Nomura: Cuts FY23 Forecast To 7.3% From 7.4% Earlier
In the near quarters, there is growth support from continued recovery of contact-intensive services, lagged effects of easy financial conditions and the government's capex focus, said Nomura.
However, the current recovery is unsustainable, owing to higher inflation, tighter monetary policy and global growth slowdown, economists Sonal Varma and Aurodeep Nandi wrote in a report.
"In cognizance of the positive surprise in the Q1 GDP growth, we raise 2022 GDP growth forecast to 7.2% YoY (from 6.8%), but trim our FY23 projection to 7.3% (from 7.4%) and expect FY24 at 5.8%."
Deutsche Bank: Cuts FY23 GDP Growth Forecast To 7.1%
Elevated oil prices and a higher inflationary impulse are likely to result in slower sequential improvement in domestic demand in the coming quarters, wrote the bank's Chief India Economist Kaushik Das.

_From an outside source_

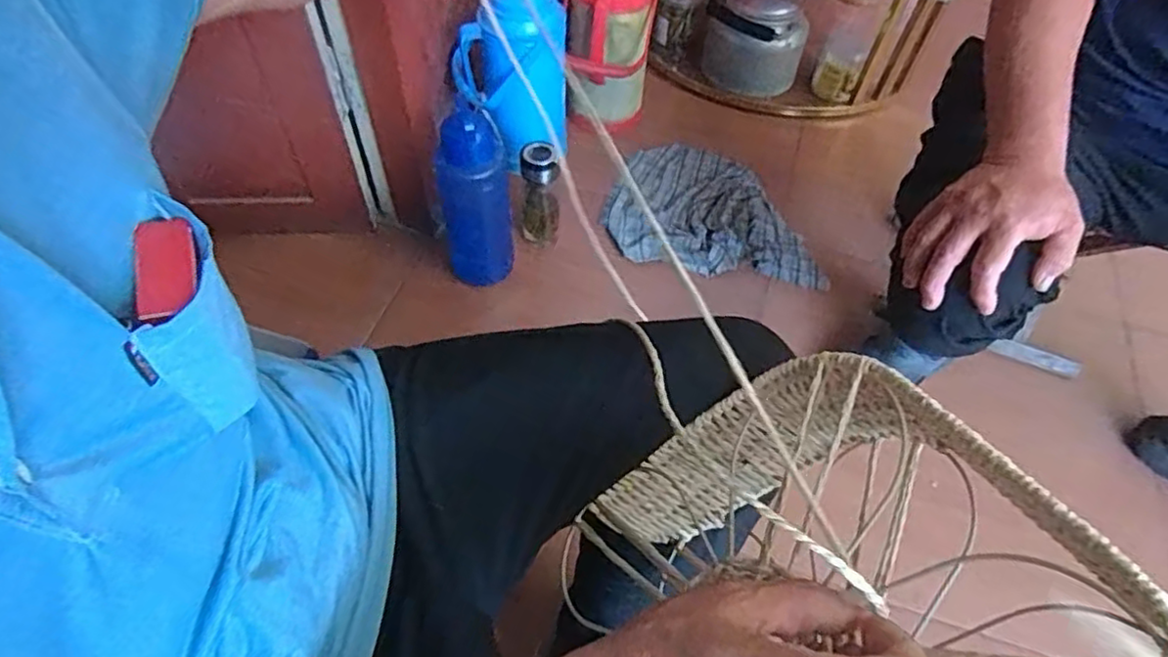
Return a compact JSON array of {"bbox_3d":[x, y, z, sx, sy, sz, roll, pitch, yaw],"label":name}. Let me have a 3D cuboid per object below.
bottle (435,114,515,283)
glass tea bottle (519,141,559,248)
[{"bbox_3d":[-0.176,-0.203,1.018,0.105,0.301,0.109,-14,57,-11],"label":"bottle"},{"bbox_3d":[-0.074,-0.213,1.098,0.068,0.187,0.080,-6,55,-6],"label":"glass tea bottle"}]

"Our downward revision to FY23 real GDP growth is mainly on account of a cut in private consumption growth, which will likely spillover to FY24 as well, leading us to forecast a below-consensus 6.0% YoY real GDP growth for FY24, with risks biased to the downside."
HSBC Sees Below Consensus Growth Of 6.8%
For four reasons, growth could begin to slow in the second half of FY23, said HSBC's Chief India Economist Pranjul Bhandari.
Pent-up services demand may begin to run its course.
As electricity tariffs are raised over the next 12 months, higher urban cost of production and living could hurt growth.
If informal sector demand continues to weaken, its impact could be felt by formal sector producers down the line; after all, they produce for the entire economy.
Since much of the growth recovery has been on the back of higher exports, a weak global growth outlook could hurt.
Barclays: Cuts FY23 Forecast To 7% From 7.8% Earlier
Barclays' Chief India Economist Rahul Bajoria said GDP slowed from 3.3% quarter-on-quarter seasonally adjusted growth in the October-December quarter to 0.5% in January-March as supply shortages and Omicron-related temporary activity restrictions weighed on the recovery.
But risks to the growth outlook continue to intensify "as elevated input costs, global supply shortages, shrinking corporate profitability, and diminishing global growth prospects weigh on growth outlook”, Bajoria said.